Brexiteer reveals the ONE thing Barnier and Verhofstadt really fear – 'first time worried'
The revelation was made by Tory MP Bernard Jenkin on BBC Newsnight after he’d examined the behaviour of EU Brexit negotiator Michel Barnier on the Storyville documentary Brexit: Behind Closed Doors. Mr Jenkin explained: “The one time that Barnier and Guy Verhofstadt started to get worried is when they thought we might be leaving without an agreement. They began to get really worried.”
In spite of this, Prime Minister Theresa May remains despite to get her deal passed through the House of Common in early June.
Presented as a Withdrawal Agreement Bill with concessions to the Labour Party, Mrs May will try to do what she failed to do three times before and get the bill ratified.
But Labour have already claimed that they will not vote for the deal as antipathy among Tory Brexiteers reaches an all-time high.
European Research Group chairman Jacob Rees-Mogg said: “I hope that the Prime Minister will look at the figures, look at the lack of support for her deal, remember that she lost the first vote by 230 and the constitutional conventions and recognise that, in truth, the Prime Minister does not command a majority in the House of Commons.
“We see that with the lack of business in the House of Commons – the last Bill of any significance we’ve had before us has been on wild animals in circuses.
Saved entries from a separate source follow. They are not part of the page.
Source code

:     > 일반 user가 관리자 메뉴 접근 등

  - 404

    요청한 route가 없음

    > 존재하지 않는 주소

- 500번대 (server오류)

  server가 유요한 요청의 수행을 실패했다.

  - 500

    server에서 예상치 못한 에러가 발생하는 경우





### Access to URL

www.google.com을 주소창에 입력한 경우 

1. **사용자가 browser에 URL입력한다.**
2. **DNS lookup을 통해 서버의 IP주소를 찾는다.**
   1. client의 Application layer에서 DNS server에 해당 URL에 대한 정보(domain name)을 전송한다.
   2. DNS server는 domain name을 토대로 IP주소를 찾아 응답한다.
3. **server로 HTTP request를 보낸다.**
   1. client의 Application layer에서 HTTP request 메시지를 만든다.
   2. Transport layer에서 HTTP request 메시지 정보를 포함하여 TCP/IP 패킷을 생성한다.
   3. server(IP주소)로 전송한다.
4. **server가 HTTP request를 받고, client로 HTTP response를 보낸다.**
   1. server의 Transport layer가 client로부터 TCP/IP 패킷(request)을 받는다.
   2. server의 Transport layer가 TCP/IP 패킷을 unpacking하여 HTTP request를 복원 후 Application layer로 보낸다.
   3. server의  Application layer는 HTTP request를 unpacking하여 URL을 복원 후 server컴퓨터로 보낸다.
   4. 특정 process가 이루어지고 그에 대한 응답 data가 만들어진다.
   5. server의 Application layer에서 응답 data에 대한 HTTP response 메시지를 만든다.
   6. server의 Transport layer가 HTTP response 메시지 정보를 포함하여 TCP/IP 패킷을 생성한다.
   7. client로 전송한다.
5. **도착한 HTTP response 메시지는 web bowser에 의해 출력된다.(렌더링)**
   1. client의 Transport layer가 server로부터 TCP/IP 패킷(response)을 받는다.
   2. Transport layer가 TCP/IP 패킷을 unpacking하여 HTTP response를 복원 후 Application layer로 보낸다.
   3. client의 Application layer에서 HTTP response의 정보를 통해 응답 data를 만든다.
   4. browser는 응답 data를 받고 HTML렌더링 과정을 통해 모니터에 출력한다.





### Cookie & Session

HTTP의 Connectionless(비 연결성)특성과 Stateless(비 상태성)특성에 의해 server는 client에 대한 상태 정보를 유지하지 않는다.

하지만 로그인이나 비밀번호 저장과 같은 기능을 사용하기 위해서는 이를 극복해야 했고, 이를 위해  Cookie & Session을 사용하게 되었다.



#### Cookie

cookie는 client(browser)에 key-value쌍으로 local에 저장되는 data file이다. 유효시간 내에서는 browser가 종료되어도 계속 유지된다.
The House of Commons is not functioning.”
On BBC Radio 4’s Today programme he suggested it would be “more dignified and more elegant” if Mrs May followed the constitutional convention of quitting if she lost the support of a Commons majority rather than relying on an internal Tory rule change to oust her.
Meanwhile, Environment Secretary Michael Gove refused to guarantee that the Withdrawal Agreement Bill would come to the Commons in the week beginning June 3, as had previously been promised.
“We will reflect over the course of the next few days on how people look at the proposition that has been put forward,” he told BBC Radio 4’s Today programme.
“But there has to be a vote on a Withdrawal Agreement implementation bill.”
He added: “I think that, rather than saying anything precipitate, I think everyone should take an opportunity to reflect on what the PM will say later today and look at the Bill.”
The Prime Minister’s deal, which opens up the possibility of a second referendum, was described as “dead on arrival”, with the prospect of a larger Tory revolt than her previous failed attempt to get a Brexit agreement through Parliament.
Leadership rivals Boris Johnson and Dominic Raab were among Tories who backed Mrs May’s deal in March but have vowed to oppose the Withdrawal Agreement Bill (WAB).
Rejection of the WAB would heap further pressure on Mrs May to quit immediately, but some Tories called on her to go now without even risking the humiliation of a fourth Commons defeat on Brexit.
Mrs May, who will face the Commons on Wednesday, hopes her 10-point compromise plan will woo enough Labour and DUP MPs to make up for Tory Eurosceptics who are implacably opposed to her deal.
In a letter to Mr Corbyn, she highlighted the tests he had set at the start of the failed process to reach a cross-party agreement, and insisted that the proposals would hold “for the remainder of this parliament” – a reference to his concerns that her successor could unpick a deal.
She told him: “I have shown … that I am willing to compromise to deliver Brexit for the British people.
“The WAB is our last chance to do so. I ask you to compromise too so that we can deliver what both our parties promised in our manifestos and restore faith in our politics.”